(Passage Opens)
Stifel has adjusted its price target for Weave Communications Inc (NYSE:WEAV) downward to $9 from $11 but kept a Buy rating on the shares, which are trading around $5.21 and close to their 52-week low of $5.37. The stock is down 66% over the past year.
The analyst move followed Weave's mixed fourth-quarter financials and the company’s first public guidance for fiscal 2026. Notably, the midpoint of Weave’s adjusted EBITDA guidance came in above consensus expectations, a data point Stifel highlighted when communicating the revised target.
While the company remains loss-making at present, sell-side commentary collected in InvestingPro Tips indicates analysts expect Weave to turn profitable this year, underpinned by projected revenue growth of 17% and a gross profit margin of 72%.
Weave is actively integrating its recent artificial intelligence acquisition, TrueLark, into an AI receptionist product. Management is embedding that technology into the firm’s core platform and telephony stack, suggesting the company is working to make AI a native component of its communication and payments offering.
Stifel also outlined several avenues for expansion that could support longer-term revenue growth: deeper penetration into specialty medical verticals, more multi-location customer wins, and increased payments adoption among existing customers. Company management has stated that sales and marketing investments made during 2025 across multiple channels are expected to contribute additional growth potential in 2026.
The firm said that multiple compression was the proximate reason for cutting the price target, while explicitly maintaining a positive stance on the name. InvestingPro analysis included in the market commentary indicates that WEAV may appear undervalued at current prices, and subscribers can consult a Pro Research Report for a more detailed view.
Weave reported 17% year-over-year revenue growth for the second consecutive quarter. That momentum was driven, in part, by a 35% increase in payments revenue and record quarterly location additions within the specialty medical sector, along with contributions from the TrueLark acquisition.
(Passage Closes)
(Recorded information Opens)
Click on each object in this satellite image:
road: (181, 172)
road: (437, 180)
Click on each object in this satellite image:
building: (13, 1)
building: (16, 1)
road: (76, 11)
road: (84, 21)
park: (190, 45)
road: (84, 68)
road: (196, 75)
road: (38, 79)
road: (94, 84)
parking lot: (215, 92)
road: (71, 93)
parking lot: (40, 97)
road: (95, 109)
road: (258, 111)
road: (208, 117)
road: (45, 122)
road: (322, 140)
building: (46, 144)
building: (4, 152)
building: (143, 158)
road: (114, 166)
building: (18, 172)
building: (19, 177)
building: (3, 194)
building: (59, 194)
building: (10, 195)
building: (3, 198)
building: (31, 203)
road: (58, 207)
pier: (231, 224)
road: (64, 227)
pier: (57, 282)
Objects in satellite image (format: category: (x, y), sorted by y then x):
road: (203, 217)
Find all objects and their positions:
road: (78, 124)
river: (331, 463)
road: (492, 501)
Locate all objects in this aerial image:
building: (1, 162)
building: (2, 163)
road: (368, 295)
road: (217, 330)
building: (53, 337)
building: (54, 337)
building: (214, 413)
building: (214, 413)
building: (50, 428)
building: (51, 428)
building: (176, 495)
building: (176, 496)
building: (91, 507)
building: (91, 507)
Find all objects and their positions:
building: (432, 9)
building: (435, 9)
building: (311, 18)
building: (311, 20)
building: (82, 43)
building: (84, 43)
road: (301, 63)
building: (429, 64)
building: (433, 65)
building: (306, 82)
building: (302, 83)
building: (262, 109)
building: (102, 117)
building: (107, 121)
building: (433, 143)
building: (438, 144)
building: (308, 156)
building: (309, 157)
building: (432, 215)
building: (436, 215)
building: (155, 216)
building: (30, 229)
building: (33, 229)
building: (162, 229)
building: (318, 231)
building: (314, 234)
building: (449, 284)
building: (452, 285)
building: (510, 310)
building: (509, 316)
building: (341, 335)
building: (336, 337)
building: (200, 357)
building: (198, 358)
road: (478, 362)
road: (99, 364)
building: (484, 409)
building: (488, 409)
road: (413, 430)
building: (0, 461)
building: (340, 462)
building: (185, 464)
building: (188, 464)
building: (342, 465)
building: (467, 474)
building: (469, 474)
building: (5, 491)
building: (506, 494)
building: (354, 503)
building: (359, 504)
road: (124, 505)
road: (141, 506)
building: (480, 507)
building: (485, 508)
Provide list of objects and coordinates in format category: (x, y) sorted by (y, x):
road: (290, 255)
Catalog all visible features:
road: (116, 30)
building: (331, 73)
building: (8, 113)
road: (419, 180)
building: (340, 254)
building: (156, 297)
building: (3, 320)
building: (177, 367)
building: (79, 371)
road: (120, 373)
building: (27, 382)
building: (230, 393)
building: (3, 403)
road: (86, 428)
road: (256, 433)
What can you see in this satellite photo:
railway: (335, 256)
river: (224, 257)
(Recorded information Closes)
[Task goal]
From the Weave price-target article, copy the section that begins at the words "While the company" and stops after "margin of 72%.", swapping "loss-making" for "unprofitable".

[Answer box]
While the company remains unprofitable at present, sell-side commentary collected in InvestingPro Tips indicates analysts expect Weave to turn profitable this year, underpinned by projected revenue growth of 17% and a gross profit margin of 72%.